### [Tasks to carry out]
a. According to the incident runbook, how many minutes are allowed to acknowledge the page during a SEV1 response?
b. Translate this sentence from the incident runbook into Spanish: "Acknowledge the page within 5 minutes."
c. Reproduce the incident runbook word for word from "This runbook —" to "schedule + escalation path.".

Incident runbook

The "what to do when something is on fire in production" document. Auditors and customer security reviews ask for it; the bigger value is that writing it forces the team to think through worst cases…

Download whole kit View on GitHub

Evidence to keep here

This runbook — kept current.
Recent postmortems (if any) — sanitized for sharing externally if needed.
On-call rotation — current schedule + escalation path.

Master runbook

# Incident Runbook

## Severity definitions

| Sev  | Definition                                                        | Response time                            |
| ---- | ----------------------------------------------------------------- | ---------------------------------------- |
| SEV1 | Customer-facing service down, major data loss, or security breach | Page immediately; war room within 15 min |
| SEV2 | Significant degradation for many customers; potential data issue  | Page on-call; war room within 1 hour     |
| SEV3 | Limited customer impact OR internal-only issue                    | Ticket; address next business day        |

## On-call rotation

- Current schedule: {{PagerDuty rotation link}}
- Primary on-call: see PagerDuty
- Secondary / escalation: see PagerDuty
- Engineering lead escalation: {{name}}
- Security escalation: {{name}}

## SEV1 response procedure

1. **Acknowledge the page** within 5 minutes.
2. **Declare an incident** — post in {{#incidents channel}} with one-line description + severity.
3. **Spin up a war room** — {{Slack huddle / Zoom / dedicated
   incident channel}}. Bring in: on-call, eng lead, anyone with relevant context.
4. **Assign roles**:
   - **Incident commander** — coordinates, decides
   - **Operator** — drives the actual fix
   - **Comms** — customer notifications, status page, internal updates
5. **Triage**:
   - What's broken? (specific service / API / data store)
   - Blast radius? (customer count, data category)
   - Is data being lost or exposed? (security implication?)

### [Given information]
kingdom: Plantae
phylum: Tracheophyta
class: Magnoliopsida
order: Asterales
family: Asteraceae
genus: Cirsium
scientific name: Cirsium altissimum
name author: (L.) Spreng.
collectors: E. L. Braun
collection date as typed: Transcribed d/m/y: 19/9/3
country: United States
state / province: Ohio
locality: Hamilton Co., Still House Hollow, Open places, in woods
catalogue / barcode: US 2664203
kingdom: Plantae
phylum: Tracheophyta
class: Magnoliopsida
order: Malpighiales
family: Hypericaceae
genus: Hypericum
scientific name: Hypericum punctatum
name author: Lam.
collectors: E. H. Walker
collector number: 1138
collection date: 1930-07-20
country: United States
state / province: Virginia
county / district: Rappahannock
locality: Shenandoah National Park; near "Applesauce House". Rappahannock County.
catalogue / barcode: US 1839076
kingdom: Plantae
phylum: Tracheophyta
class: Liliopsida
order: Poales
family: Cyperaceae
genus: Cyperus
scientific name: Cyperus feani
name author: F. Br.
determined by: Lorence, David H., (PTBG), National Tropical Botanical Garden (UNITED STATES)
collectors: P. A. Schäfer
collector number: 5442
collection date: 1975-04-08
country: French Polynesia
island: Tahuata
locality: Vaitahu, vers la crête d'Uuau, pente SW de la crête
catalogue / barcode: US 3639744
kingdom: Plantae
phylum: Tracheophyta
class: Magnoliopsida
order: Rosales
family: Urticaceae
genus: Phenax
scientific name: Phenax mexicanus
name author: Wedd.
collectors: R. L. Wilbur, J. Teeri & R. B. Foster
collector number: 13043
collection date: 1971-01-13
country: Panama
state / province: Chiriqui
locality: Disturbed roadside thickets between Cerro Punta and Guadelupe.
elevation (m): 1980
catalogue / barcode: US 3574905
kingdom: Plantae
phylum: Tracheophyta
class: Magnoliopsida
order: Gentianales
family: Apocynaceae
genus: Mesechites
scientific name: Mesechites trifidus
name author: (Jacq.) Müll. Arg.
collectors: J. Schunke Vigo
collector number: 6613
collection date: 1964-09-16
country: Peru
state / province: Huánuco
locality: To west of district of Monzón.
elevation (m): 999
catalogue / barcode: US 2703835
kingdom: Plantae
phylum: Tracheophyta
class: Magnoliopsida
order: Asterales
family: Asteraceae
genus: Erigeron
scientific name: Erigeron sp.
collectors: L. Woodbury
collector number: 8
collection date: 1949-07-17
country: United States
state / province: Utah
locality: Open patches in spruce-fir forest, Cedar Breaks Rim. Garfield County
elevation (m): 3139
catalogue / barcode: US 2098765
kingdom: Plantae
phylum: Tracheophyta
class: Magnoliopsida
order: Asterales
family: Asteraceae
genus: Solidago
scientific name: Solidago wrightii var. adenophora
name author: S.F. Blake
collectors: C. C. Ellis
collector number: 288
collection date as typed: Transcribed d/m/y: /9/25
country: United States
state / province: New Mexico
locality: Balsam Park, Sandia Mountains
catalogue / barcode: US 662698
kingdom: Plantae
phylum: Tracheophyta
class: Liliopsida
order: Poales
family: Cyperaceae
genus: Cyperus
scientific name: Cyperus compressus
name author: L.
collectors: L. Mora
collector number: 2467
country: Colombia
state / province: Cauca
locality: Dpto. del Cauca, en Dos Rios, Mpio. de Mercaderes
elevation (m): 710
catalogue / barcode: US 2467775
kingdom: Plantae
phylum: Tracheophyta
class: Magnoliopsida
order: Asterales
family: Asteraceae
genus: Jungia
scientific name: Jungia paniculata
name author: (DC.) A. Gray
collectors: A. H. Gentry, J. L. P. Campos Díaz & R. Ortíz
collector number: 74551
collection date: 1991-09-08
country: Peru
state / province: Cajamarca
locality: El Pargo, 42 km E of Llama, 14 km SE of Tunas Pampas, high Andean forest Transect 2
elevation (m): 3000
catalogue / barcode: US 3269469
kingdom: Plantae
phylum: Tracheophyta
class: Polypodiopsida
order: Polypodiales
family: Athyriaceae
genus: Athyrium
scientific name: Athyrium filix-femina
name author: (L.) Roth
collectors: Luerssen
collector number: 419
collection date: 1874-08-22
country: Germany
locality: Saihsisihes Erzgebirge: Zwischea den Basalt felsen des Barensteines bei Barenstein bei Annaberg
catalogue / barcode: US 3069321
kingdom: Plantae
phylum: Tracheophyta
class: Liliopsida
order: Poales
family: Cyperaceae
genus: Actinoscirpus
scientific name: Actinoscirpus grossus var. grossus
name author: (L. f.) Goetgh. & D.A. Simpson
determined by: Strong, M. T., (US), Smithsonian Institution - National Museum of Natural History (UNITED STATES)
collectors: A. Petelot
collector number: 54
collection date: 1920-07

### [Answers to the exercises]
a. The page must be acknowledged within 5 minutes.

b. Confirme la alerta en un plazo de 5 minutos.

c.
This runbook — kept current.
Recent postmortems (if any) — sanitized for sharing externally if needed.
On-call rotation — current schedule + escalation path.